Many people with diabetes were unclear on the recommended amounts of safer foods. Although many understood that whole grain cereals were healthy food, they were not sure about how much to eat per day.
Many relied on the appearance of the package to decide if the food was healthy or not. Failure to read food labels was common with bread, non-alcoholic beverages and sweeteners. For example, some considered any fruit juice packaged in a carton as sugar free. Reading food labels is important as it guides in selecting healthier options.
Our findings are similar to those of another study that assessed risk factors for non-communicable diseases in Malawi. The national study also showed that the general population did not take five portions of fruits and vegetables every day as is recommended.
A previous study among people living with diabetes in Malawi showed that many had poorly controlled blood glucose levels. As a result, many experienced damage to the nerves, kidneys, eyes and heart.
Other studies done in sub-Saharan Africa also suggest that many people in Malawi and Sub-Saharan Africa could be at risk of preventable diseases due to unhealthy diets. These diseases affect the physical, social and economic wellbeing of individuals, families and societies.
The way forward
The World Health Organization recommends that interventions to promote healthy eating habits should target the entire population and not only those that have diabetes or other noncommunicable diseases. Population level interventions do not require individual behaviour change, and may be reinforced through policy and environmental changes.

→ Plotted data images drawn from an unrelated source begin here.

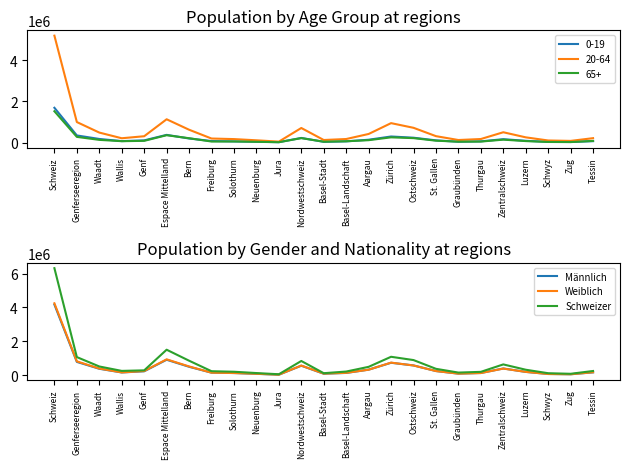

The value of Weiblich at Neuenburg is 91255. True or false?

True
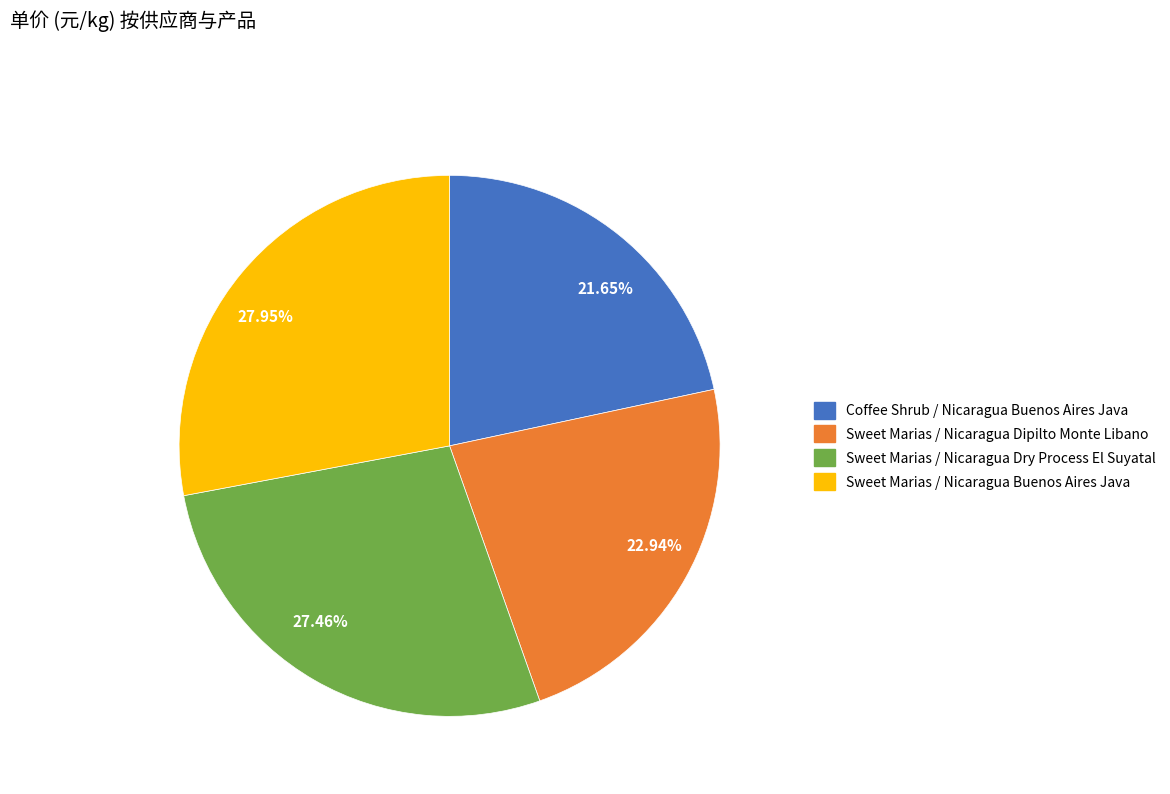

To the nearest percent, what percentage of the pie is Sweet Marias / Nicaragua Dry Process El Suyatal?

27%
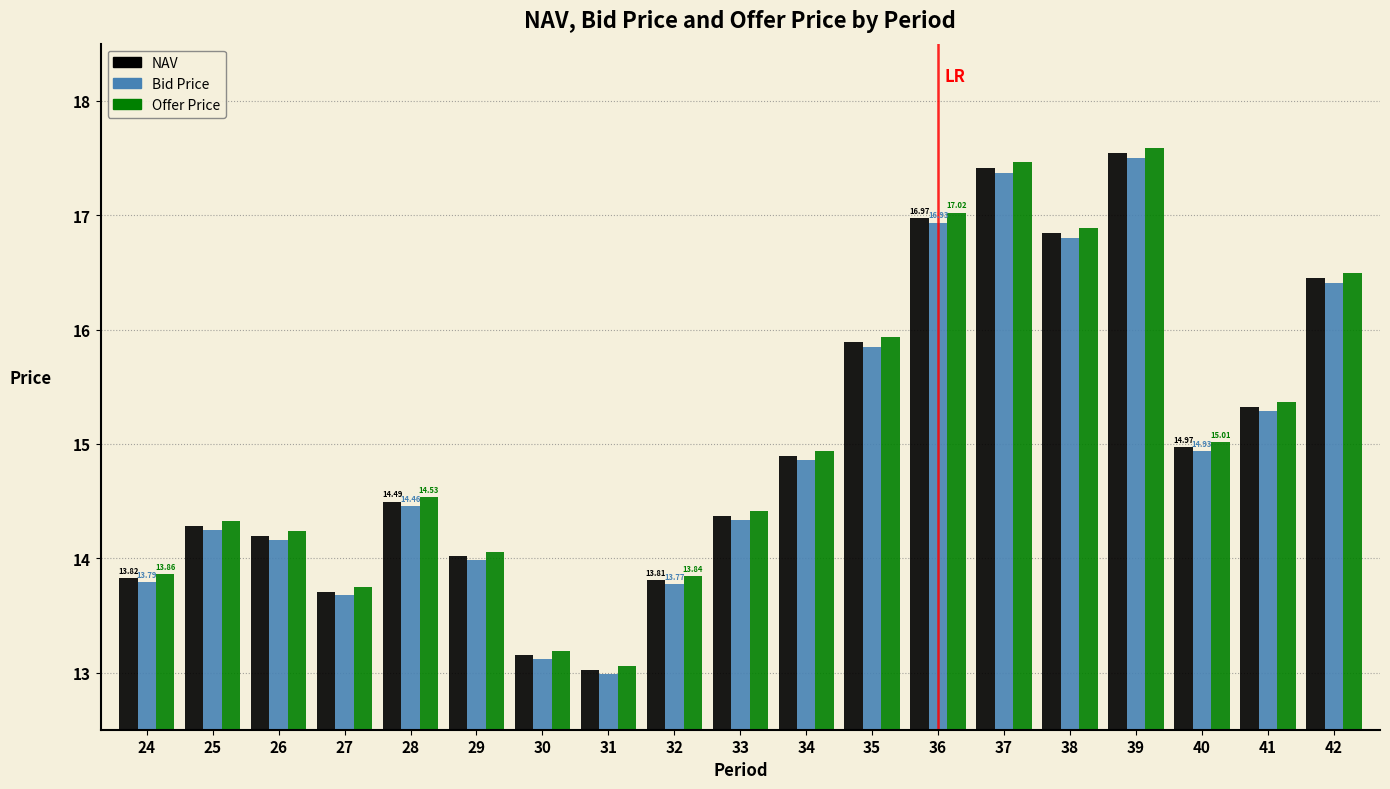

Is the value of Bid Price at 37 greater than the value of NAV at 40?

Yes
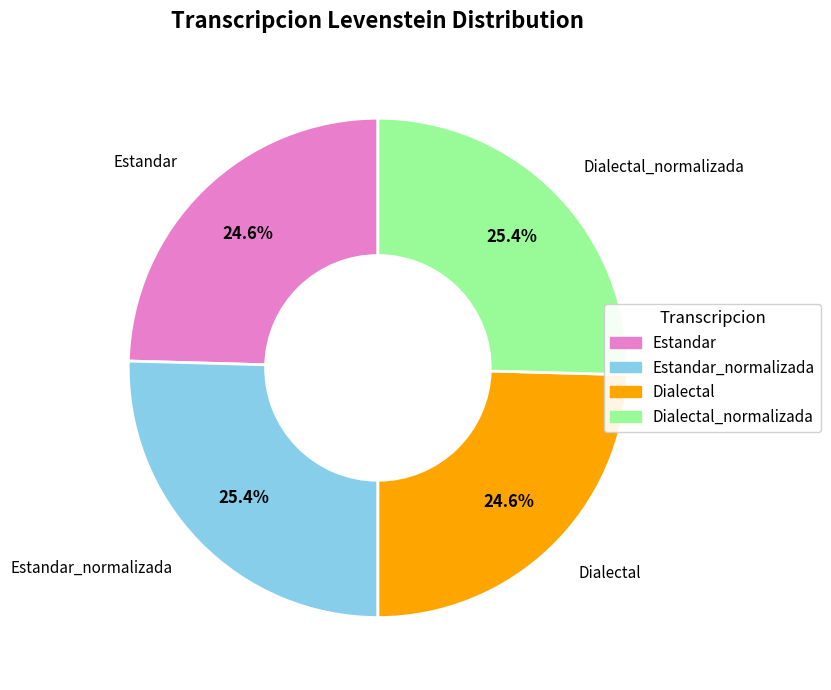

Is there any slice that represents more than half of the pie?

No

For example, media and educational campaigns conducted in other countries like the US, Australia and Pakistan reported success in increasing the consumption of fruits and vegetables. A study in India showed that taxing sugar-sweetened beverages could reduce obesity and prevent occurrence of type 2 diabetes.
We recommend that education on healthy diet and its benefits be intensified through the media and schools to increase public awareness. Another strategy is to subsidise the cost of production of fruits and vegetables to make them more easily available to consumers.
The advantage of population based interventions is that they are cost effective and they benefit everyone regardless of whether they have diabetes or not.